Our unrepresentative democracy
We cannot let anti-democrats pose as the defenders of parliament.
The Brexit pile-up in parliament really is unlike anything we’ve witnessed in modern times. The government and MPs are refusing to implement the biggest democratic mandate in British political history, the clearest and most weighty demand ever issued to them by the public. And yet they are still straining to agree how best to bury it for good. Theresa May’s Brexit-betraying Withdrawal Agreement is the ‘compromise’ no one supports; parliament’s hard-fought-for ‘indicative votes’ on alternative options have so far only indicated that they haven’t got a clue what they’re doing.
Last night Theresa May offered to meet Labour’s Jeremy Corbyn to thrash out a new ‘compromise’ deal. Perhaps they will finally put their differences aside to shaft us once and for all. But while the future is still uncertain, two things have become all the more clear in recent weeks. First, that the British political elites are even more anti-democratic than we thought. Second, that they are also completely useless. The Brexit turmoil is the collision of the biggest challenge the British state has faced in generations with the most unimpressive, unprincipled politicians ever produced.
But as the chaos has rumbled on, a more sympathetic reading of events has emerged – that this was bound to happen. This, we’re told, is all the inevitable consequence of trying to mix direct democracy with representative democracy, of putting popular will that little bit too close to political power. It’s a curious, mind-bending kind of argument, blaming MPs’ refusal to implement the referendum result on the decision to hold the referendum in the first place. But it’s one that, while we’re waiting for the next blowup in Westminster, is worth interrogating.
Much of this hinges on what we consider MPs’ responsibility to their constituents to be. When anti-Brexit Tory MP Dominic Grieve lost a vote of no-confidence in his Beaconsfield constituency this weekend, Anna Soubry hailed him as a ‘champion of all his constituents’. This is the man who voted to revoke Article 50, against the wishes of his Leave-voting constituents, and his furious local Conservative association. This is the tough-love school of representative democracy, in which thwarting the ill-considered desires of voters is all part of the job.
This is not a new idea. It was put best by Edmund Burke, Whig MP and father of British conservatism, who told his electors in Bristol in 1774: ‘Your representative owes you, not his industry only, but his judgment; and he betrays, instead of serving you, if he sacrifices it to your opinion.’ This view was opposed by radical democrat Thomas Paine, who said representatives should be more like agents of their electors, carrying out the decisions they have made. Sadly, Burke’s view is the one that won out – and his ghost has been evoked by MPs throughout the Brexit process.
But even if we put that age-old argument aside, we can’t just shrug off the thwarting of the referendum result as a natural product of our representative system.
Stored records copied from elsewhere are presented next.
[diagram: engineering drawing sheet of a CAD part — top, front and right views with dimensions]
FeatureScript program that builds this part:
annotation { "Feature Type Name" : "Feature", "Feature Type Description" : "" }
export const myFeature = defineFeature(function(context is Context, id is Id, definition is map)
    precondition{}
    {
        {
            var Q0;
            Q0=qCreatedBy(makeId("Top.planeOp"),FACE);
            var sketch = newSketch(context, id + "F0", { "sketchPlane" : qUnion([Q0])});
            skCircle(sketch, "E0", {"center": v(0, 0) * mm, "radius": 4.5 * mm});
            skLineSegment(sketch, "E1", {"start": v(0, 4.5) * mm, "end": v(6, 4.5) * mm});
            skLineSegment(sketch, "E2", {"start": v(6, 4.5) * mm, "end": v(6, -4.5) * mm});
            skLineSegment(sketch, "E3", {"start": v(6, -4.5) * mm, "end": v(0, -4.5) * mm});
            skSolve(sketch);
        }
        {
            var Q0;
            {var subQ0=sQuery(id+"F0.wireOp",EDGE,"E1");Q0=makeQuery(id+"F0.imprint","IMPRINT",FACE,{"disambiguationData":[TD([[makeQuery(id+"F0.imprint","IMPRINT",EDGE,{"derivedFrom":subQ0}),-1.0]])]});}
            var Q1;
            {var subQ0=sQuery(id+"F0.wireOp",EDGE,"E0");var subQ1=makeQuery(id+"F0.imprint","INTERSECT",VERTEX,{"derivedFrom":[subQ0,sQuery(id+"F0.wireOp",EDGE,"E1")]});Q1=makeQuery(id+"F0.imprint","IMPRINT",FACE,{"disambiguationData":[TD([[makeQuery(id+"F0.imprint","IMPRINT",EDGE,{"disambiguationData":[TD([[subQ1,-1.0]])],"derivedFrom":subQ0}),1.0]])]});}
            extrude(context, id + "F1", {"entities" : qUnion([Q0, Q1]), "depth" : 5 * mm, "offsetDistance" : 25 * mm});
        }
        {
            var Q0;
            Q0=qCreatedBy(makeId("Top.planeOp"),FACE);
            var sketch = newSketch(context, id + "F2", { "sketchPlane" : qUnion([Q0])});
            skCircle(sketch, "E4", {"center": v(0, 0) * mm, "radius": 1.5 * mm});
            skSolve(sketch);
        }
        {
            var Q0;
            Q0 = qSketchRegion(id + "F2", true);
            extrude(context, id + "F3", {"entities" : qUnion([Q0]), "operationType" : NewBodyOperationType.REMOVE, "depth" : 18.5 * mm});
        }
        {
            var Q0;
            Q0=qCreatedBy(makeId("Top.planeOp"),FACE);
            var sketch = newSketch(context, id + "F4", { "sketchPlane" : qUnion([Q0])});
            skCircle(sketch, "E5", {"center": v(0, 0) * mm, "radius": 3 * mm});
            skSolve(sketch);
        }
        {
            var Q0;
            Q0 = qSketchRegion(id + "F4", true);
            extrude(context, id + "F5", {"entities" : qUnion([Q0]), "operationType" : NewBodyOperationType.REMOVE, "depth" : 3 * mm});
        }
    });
After all, MPs, in all their wisdom, voted for the referendum in the first place. They told us, repeatedly, that they would implement what we decide. Remoaner MPs like Heidi Allen and Sarah Wollaston – who recently left the Tories to join the anti-Brexit Change UK (CUK) party – told their constituents at the last election that they would respect the result of the referendum.
MPs deciding that they know better than their constituents and thwarting their wishes openly would be bad enough. But these people have lied through their teeth. They have won on manifestos and then abandoned them. In the case of the CUKs, they have been elected to different parties, formed a new party, and then refused to hold by-elections. To defend these people is not to defend representative democracy, it is to defend political fraud. Those sticking up for these duplicitous MPs are not sticking up for their right to exercise judgement, but for their right to say one thing and do another.
Representative democracy was a hard-won and historic gain. But even those who fought most fiercely for it knew that it could be exploited. The Levellers, a radical movement on the pro-parliament side of the English Civil War, feared that parliament would be used against the people. If that were ever to happen, they wrote, the power we entrust in our representatives should ‘returneth from whence it came’. The Brexit process has only reminded us how important it is to find ways to make our representative democracy even more representative and democratic.
In the meantime, we can’t let people make excuses for MPs who only represent themselves. We can argue about whether MPs should be delegates or representatives, whether democracy needs to be more or less direct. But for now, that’s not the issue. MPs pledged to hold a referendum and pledged to honour it. To go back on all that now is indefensible, however they try to twist it. Our system, imperfect as it is, relies on trust – a trust that would be shattered if Brexit is betrayed. These people are not champions of representative democracy – they are its worst enemy.